*Given instruction*: Can you give these lines again with "dashed" replaced by "broken" everywhere, leaving everything else untouched?

*Given data*:
>> start

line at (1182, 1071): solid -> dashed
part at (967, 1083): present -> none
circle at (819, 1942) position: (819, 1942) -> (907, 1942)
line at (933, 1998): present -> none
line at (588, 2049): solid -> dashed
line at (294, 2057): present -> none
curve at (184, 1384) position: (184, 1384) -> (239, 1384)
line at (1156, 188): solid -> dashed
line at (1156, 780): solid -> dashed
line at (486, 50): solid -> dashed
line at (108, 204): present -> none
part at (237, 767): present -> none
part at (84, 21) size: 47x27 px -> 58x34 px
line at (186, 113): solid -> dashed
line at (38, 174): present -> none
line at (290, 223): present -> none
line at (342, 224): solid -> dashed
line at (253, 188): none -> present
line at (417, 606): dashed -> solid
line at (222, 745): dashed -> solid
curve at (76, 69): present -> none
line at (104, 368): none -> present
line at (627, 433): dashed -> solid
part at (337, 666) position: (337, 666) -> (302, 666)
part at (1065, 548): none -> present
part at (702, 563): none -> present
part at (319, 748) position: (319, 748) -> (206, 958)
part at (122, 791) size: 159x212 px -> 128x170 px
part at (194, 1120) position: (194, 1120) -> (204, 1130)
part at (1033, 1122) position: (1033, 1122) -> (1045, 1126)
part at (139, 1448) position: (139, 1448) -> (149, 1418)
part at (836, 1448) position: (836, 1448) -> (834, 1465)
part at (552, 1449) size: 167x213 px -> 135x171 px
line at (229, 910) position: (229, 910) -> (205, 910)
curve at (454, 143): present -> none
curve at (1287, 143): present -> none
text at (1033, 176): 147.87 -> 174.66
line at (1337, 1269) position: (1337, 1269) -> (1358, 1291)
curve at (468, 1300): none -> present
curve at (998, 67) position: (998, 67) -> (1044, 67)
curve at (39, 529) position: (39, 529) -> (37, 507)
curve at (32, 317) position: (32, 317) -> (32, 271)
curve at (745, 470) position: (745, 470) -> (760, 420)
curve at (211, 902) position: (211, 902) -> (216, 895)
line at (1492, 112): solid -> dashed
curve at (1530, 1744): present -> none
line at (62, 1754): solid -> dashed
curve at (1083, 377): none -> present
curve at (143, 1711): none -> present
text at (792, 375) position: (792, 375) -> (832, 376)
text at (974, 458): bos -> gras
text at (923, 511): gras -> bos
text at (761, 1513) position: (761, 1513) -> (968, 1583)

>> end

*Result of this exercise*:
line at (1182, 1071): solid -> broken
part at (967, 1083): present -> none
circle at (819, 1942) position: (819, 1942) -> (907, 1942)
line at (933, 1998): present -> none
line at (588, 2049): solid -> broken
line at (294, 2057): present -> none
curve at (184, 1384) position: (184, 1384) -> (239, 1384)
line at (1156, 188): solid -> broken
line at (1156, 780): solid -> broken
line at (486, 50): solid -> broken
line at (108, 204): present -> none
part at (237, 767): present -> none
part at (84, 21) size: 47x27 px -> 58x34 px
line at (186, 113): solid -> broken
line at (38, 174): present -> none
line at (290, 223): present -> none
line at (342, 224): solid -> broken
line at (253, 188): none -> present
line at (417, 606): broken -> solid
line at (222, 745): broken -> solid
curve at (76, 69): present -> none
line at (104, 368): none -> present
line at (627, 433): broken -> solid
part at (337, 666) position: (337, 666) -> (302, 666)
part at (1065, 548): none -> present
part at (702, 563): none -> present
part at (319, 748) position: (319, 748) -> (206, 958)
part at (122, 791) size: 159x212 px -> 128x170 px
part at (194, 1120) position: (194, 1120) -> (204, 1130)
part at (1033, 1122) position: (1033, 1122) -> (1045, 1126)
part at (139, 1448) position: (139, 1448) -> (149, 1418)
part at (836, 1448) position: (836, 1448) -> (834, 1465)
part at (552, 1449) size: 167x213 px -> 135x171 px
line at (229, 910) position: (229, 910) -> (205, 910)
curve at (454, 143): present -> none
curve at (1287, 143): present -> none
text at (1033, 176): 147.87 -> 174.66
line at (1337, 1269) position: (1337, 1269) -> (1358, 1291)
curve at (468, 1300): none -> present
curve at (998, 67) position: (998, 67) -> (1044, 67)
curve at (39, 529) position: (39, 529) -> (37, 507)
curve at (32, 317) position: (32, 317) -> (32, 271)
curve at (745, 470) position: (745, 470) -> (760, 420)
curve at (211, 902) position: (211, 902) -> (216, 895)
line at (1492, 112): solid -> broken
curve at (1530, 1744): present -> none
line at (62, 1754): solid -> broken
curve at (1083, 377): none -> present
curve at (143, 1711): none -> present
text at (792, 375) position: (792, 375) -> (832, 376)
text at (974, 458): bos -> gras
text at (923, 511): gras -> bos
text at (761, 1513) position: (761, 1513) -> (968, 1583)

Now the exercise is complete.